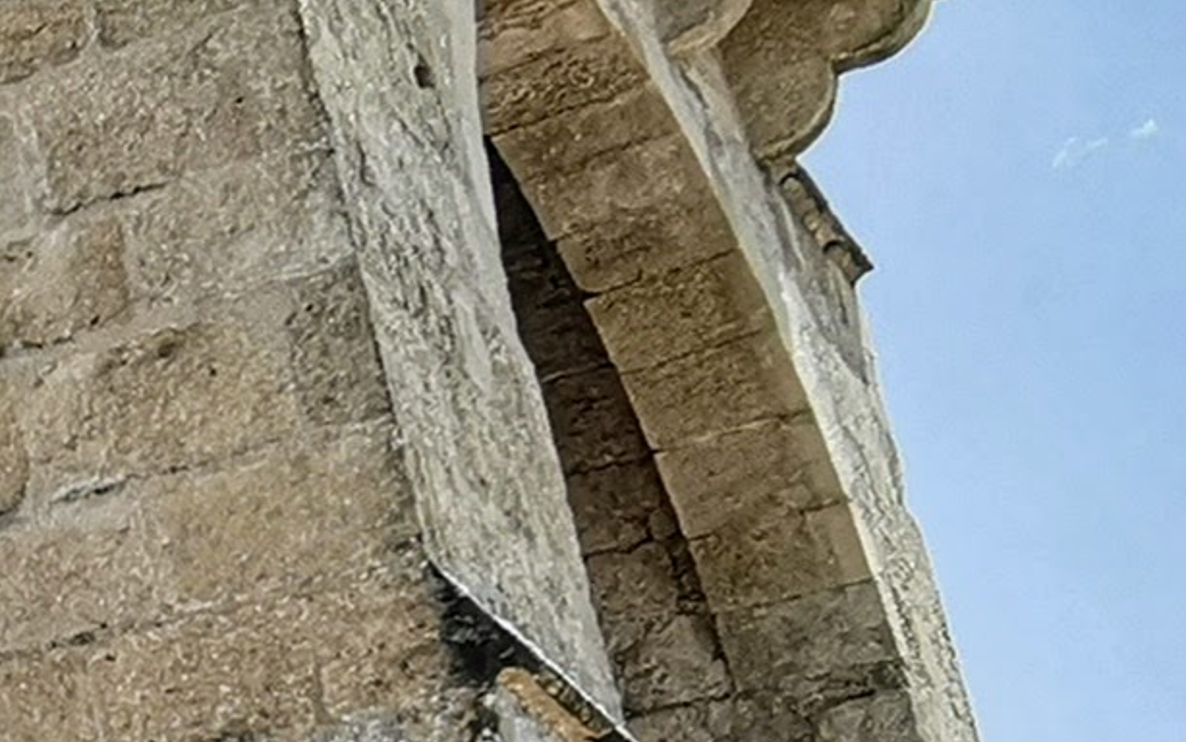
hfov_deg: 14.8
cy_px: 522
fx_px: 3459
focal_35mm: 107
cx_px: -1377
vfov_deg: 12.2
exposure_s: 6
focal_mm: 2.26
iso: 50
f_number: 2.2
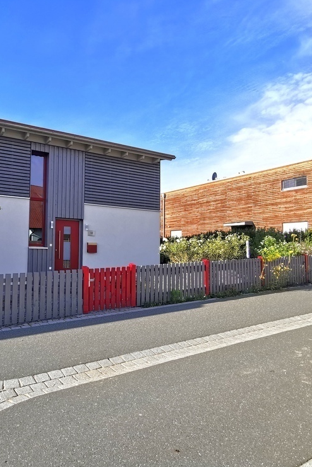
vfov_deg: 76.1
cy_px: 237
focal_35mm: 23
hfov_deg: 52.7
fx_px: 299
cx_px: 78
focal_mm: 2.35
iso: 50
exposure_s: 1/745
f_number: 2.2
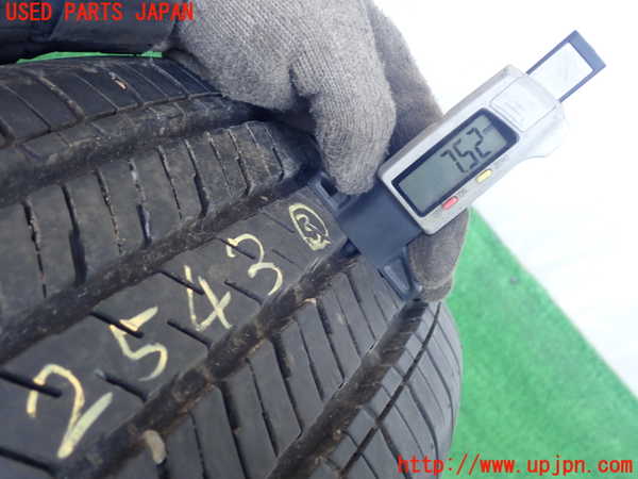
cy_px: 240
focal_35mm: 38
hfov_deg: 49.0
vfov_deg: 37.7
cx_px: 319
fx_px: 700
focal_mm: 6.86
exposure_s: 1/50
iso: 200
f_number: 2.7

_ _ _

■ Your objective ■
Every line above should be transcribed word for word; leave the pictures out.

■ Response to the exercise ■
hfov_deg: 14.8
cy_px: 522
fx_px: 3459
focal_35mm: 107
cx_px: -1377
vfov_deg: 12.2
exposure_s: 6
focal_mm: 2.26
iso: 50
f_number: 2.2
vfov_deg: 76.1
cy_px: 237
focal_35mm: 23
hfov_deg: 52.7
fx_px: 299
cx_px: 78
focal_mm: 2.35
iso: 50
exposure_s: 1/745
f_number: 2.2
cy_px: 240
focal_35mm: 38
hfov_deg: 49.0
vfov_deg: 37.7
cx_px: 319
fx_px: 700
focal_mm: 6.86
exposure_s: 1/50
iso: 200
f_number: 2.7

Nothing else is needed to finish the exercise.